++++ TEXT FOR ANALYSIS

Closed ghost closed 6 years ago
Hi,
Thank you for pointing out the typo in the usage description, I have corrected it accordingly.
As for the error, it looks like you are missing a parameter in your configuration file, namely
Aptacluster.RandomizedRegionSize
Please have a look at the AptaCluster Wiki under "Mandatory Configuration File Parameters" for further details.
Thanks!
Thanks. Seems to be working now. I have a couple of other questions.. First I have contacted your lead author about an apparent mistake in the SRA archive of reads related to aptasuite, please see message below. Second, can you explain the 'motif context trace' diagrams? I cannot find an explanation of the meaning of P, H, I etc.? I guess they represent changing frequency of the motif in some way.
Theo
Hi again,
I've noticed that the reason I didn't find any round 5 reads is that in the SRA information, the index sequence for round 2 and round 5 are the same but in SRX1653575 the sequence is called 'round 2' and the 'round 5 index is not given.
Round2: CGTGGGAGAGAGGAAGAGGGATGGG-N40-CGACGACTCGCTGAGATCGAGAATC
Can you please let me know the index used for round 5?

++++++++

● EXERCISE PROMPT: In the AptaCluster forum thread, reproduce word for word the passage starting with "Thanks. Seems to" and going on through "in some way.".

++++ GIVEN INFORMATION

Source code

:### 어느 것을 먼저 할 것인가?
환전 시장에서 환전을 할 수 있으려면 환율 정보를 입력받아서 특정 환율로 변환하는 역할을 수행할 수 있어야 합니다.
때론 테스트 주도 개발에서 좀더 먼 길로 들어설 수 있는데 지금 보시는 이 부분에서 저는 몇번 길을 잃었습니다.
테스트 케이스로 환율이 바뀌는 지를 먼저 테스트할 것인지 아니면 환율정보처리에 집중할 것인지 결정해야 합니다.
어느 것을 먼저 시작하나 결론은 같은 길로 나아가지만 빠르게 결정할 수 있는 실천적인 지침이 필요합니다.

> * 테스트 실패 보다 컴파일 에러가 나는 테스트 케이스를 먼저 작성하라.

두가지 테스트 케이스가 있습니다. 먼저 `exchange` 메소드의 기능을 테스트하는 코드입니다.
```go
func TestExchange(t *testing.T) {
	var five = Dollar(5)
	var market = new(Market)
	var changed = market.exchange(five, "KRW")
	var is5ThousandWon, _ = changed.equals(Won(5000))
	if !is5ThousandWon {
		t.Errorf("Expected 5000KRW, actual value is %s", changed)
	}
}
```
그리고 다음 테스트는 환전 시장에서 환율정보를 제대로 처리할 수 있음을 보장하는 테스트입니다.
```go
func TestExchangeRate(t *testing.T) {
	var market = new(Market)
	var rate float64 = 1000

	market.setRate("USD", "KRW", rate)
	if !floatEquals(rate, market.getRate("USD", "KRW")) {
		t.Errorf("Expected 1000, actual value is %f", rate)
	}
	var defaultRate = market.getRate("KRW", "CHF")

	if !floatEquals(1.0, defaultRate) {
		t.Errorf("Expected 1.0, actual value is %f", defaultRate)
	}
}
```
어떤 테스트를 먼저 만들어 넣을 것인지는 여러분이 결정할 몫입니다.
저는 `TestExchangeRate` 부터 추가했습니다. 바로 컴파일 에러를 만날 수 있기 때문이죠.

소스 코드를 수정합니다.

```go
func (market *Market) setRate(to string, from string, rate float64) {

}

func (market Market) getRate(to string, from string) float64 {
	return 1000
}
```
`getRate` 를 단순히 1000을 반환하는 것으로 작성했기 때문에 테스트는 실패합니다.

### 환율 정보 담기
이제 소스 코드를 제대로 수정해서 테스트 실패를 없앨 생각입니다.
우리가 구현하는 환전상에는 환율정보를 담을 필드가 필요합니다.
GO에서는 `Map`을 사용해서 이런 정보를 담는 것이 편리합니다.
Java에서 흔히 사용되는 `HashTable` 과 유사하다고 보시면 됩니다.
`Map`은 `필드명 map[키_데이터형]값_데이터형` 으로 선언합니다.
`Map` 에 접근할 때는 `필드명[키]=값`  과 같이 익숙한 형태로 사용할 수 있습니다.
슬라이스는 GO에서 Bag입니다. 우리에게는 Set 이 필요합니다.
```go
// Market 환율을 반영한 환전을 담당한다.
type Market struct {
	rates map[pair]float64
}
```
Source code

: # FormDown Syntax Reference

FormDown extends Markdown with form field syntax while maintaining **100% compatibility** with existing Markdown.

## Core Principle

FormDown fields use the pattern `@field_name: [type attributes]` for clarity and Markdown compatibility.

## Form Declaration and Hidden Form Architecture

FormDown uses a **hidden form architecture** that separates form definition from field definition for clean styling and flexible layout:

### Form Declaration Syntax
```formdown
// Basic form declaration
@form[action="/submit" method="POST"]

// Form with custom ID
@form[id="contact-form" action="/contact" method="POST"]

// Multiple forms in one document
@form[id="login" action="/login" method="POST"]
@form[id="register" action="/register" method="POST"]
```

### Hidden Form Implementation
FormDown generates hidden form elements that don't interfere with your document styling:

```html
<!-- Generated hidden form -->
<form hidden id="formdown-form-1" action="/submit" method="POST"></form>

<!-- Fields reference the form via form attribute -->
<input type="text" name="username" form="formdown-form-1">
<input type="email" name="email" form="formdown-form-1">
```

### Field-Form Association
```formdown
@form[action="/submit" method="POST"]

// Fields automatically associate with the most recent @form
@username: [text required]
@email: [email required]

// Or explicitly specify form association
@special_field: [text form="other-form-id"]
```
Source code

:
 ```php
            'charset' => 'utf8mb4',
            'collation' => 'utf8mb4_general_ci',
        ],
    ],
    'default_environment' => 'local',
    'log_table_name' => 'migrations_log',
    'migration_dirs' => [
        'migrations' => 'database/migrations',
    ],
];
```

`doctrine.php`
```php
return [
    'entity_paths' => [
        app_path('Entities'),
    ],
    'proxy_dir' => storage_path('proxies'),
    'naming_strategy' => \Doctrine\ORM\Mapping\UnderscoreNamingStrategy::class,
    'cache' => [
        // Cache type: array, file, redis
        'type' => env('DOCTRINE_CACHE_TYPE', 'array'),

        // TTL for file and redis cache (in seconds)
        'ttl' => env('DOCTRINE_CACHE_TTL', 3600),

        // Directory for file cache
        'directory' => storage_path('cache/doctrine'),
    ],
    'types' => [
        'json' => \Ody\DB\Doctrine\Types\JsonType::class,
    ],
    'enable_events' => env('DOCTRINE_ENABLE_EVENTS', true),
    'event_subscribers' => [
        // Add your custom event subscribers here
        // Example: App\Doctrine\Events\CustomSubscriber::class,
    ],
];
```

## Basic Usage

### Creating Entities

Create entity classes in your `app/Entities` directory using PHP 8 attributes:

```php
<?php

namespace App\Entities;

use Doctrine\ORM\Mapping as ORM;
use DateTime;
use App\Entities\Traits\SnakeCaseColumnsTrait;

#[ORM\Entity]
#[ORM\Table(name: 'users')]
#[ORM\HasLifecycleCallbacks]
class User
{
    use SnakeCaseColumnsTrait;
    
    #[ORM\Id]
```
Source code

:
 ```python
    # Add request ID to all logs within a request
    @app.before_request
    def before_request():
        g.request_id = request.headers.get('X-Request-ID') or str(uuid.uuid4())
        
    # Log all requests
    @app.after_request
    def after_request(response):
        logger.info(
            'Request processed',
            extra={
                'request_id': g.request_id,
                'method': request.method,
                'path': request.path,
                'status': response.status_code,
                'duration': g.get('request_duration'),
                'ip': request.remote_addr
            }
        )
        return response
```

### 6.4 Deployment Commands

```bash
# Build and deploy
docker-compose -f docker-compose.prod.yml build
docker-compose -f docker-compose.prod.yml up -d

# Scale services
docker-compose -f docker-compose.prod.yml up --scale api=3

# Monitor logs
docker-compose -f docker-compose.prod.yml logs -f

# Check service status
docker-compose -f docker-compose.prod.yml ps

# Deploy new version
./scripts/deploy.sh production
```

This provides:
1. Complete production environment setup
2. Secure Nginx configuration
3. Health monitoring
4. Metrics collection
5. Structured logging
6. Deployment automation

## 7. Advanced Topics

++++++++

● OUTPUT BELOW:
Thanks. Seems to be working now. I have a couple of other questions.. First I have contacted your lead author about an apparent mistake in the SRA archive of reads related to aptasuite, please see message below. Second, can you explain the 'motif context trace' diagrams? I cannot find an explanation of the meaning of P, H, I etc.? I guess they represent changing frequency of the motif in some way.